Мне хочется упиться чем-нибудь, но быть в себе, лежать на летней крыше и смотреть вверх. Это так скучно и так пошло. Лучше бы мне дать себе волю и сделать то, что хочется.
Ты сам не знаешь, сам не знаешь, сам не знаешь.
Ничего этого нет. В моей памяти крупными осколками серебрится зеркало.
Всё, что нас терзает – зеркала. Я не вампир, но лучше к ним не приближаться.
Ох, как же мне грустно.
Перестань, ты мучаешь себя.
Я люблю гулять, да это же весна, и я думаю обо времени, проведённом в школе, с такой вот улыбкой (улыбается), я рад, да, я рад, всё как надо.
Когда растает снег, тебе будет проще. Настоящая весна! Говорят, лето самое несчастное время в году. Неправда: ты – самый несчастный человек.
Когда ты говоришь так, я даже немного злюсь на тебя. Иногда я сажусь и вспоминаю, вспоминаю. Я подумал, что если бы сейчас поговорил со своим другом, он посоветовал бы мне рассказать о таких вещах, знаешь, абстрактных.
Я ни о чём не жалею.
Я жалею, что не начал учиться в 5 лет, и что думаю, и что мне есть, с кем поговорить, потому что себе я уже устал рассказывать – мы молчим, как старые знакомые, знающие друг друга настолько хорошо, что остаётся только молча чокаться, даже не произнося тост.
Я так и не заметила перехода от детства к этой грусти. А ведь мне уже столько, что можно всё.
Когда-то я думал о том, чтобы коллекционировать шляпы. Но потом я сказал себе – ты всё равно не соберёшь всех шляп, в чём тогда смысл? Даже если ты объявишь на весь мир о выплате денег каждому, кто отдаст свою шляпу, один тугоухий старикан заупрямится её отдавать, а может, и в самом деле забудет, что за коробка пылится на антресолях. В этом нет смысла.

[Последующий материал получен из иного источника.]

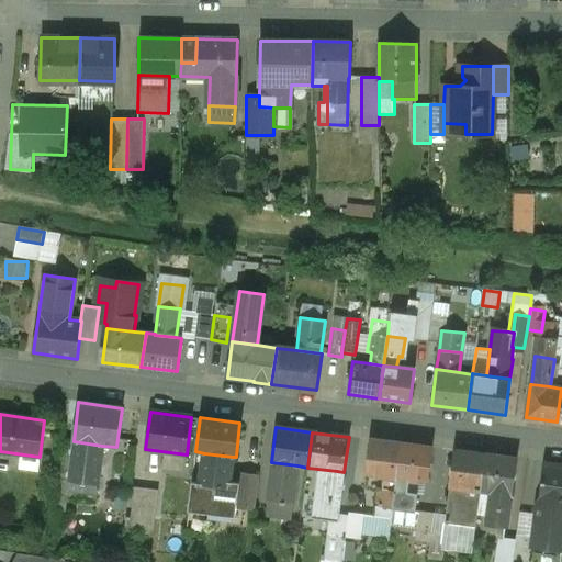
[(401,444),(370,440),(366,473),(384,476),(396,478),(401,444)]
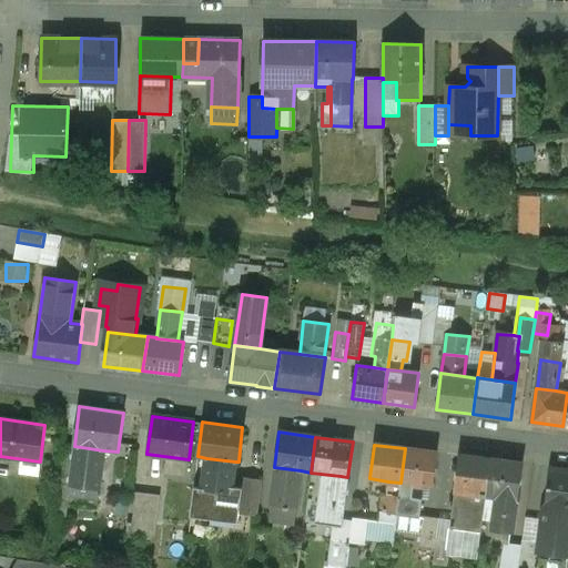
[(103,450),(75,446),(69,497),(97,500),(103,450)]
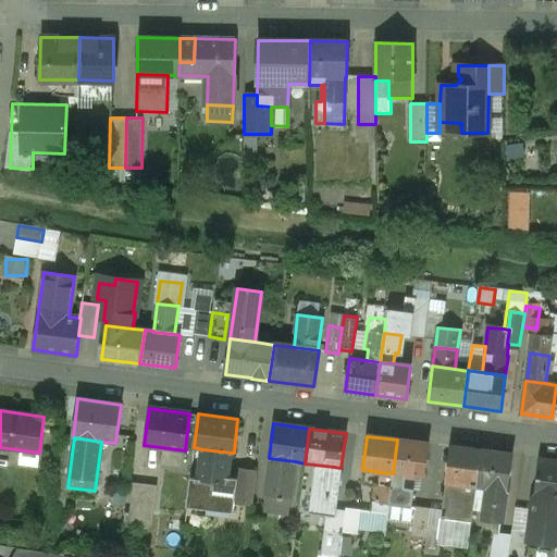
[(428,444),(397,440),(393,473),(406,475),(412,475),(422,478),(423,478),(428,444)]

К тому же, так трудно определить, что такое шляпа. Должен ли ты собирать треугольные шляпы из газеты? А кукольные шляпы? Если ты остановишься только на мужских фетровых шляпах, рассчитанных на людей, и там найдётся тысяча причин, чтобы чёрт ногу сломал.

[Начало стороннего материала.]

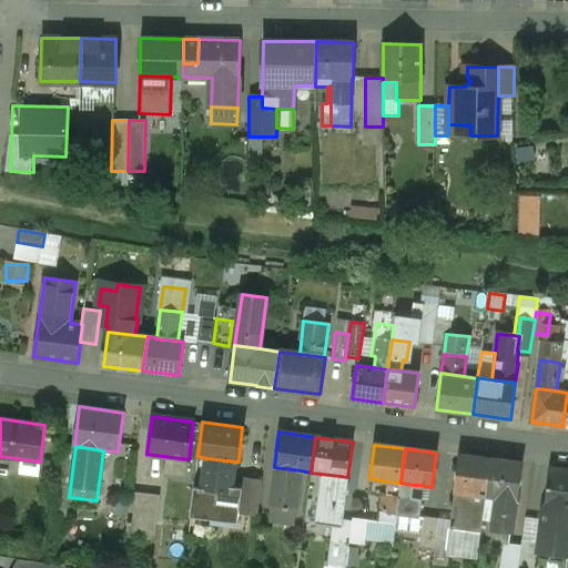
[(490,460),(459,456),(449,529),(480,534),(486,494),(490,460)]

А если какой-нибудь дурак начал бы собирать перчатки, отдал бы я ему свои? Думаю, что нет, и даже определённое вознаграждение не исправило бы ситуации.
А я вот думаю – мы могли бы разыгрывать с тобой сцены из античной истории. Ты так любишь играть, почему бы тебе не выбрать чего-нибудь?
Тиберий, Калигула, Клавдий? Я ни секунды не сомневаюсь, что эти имена первыми пришли тебе на ум.
Славные имена, я никогда не понимала, чего в них зловещего.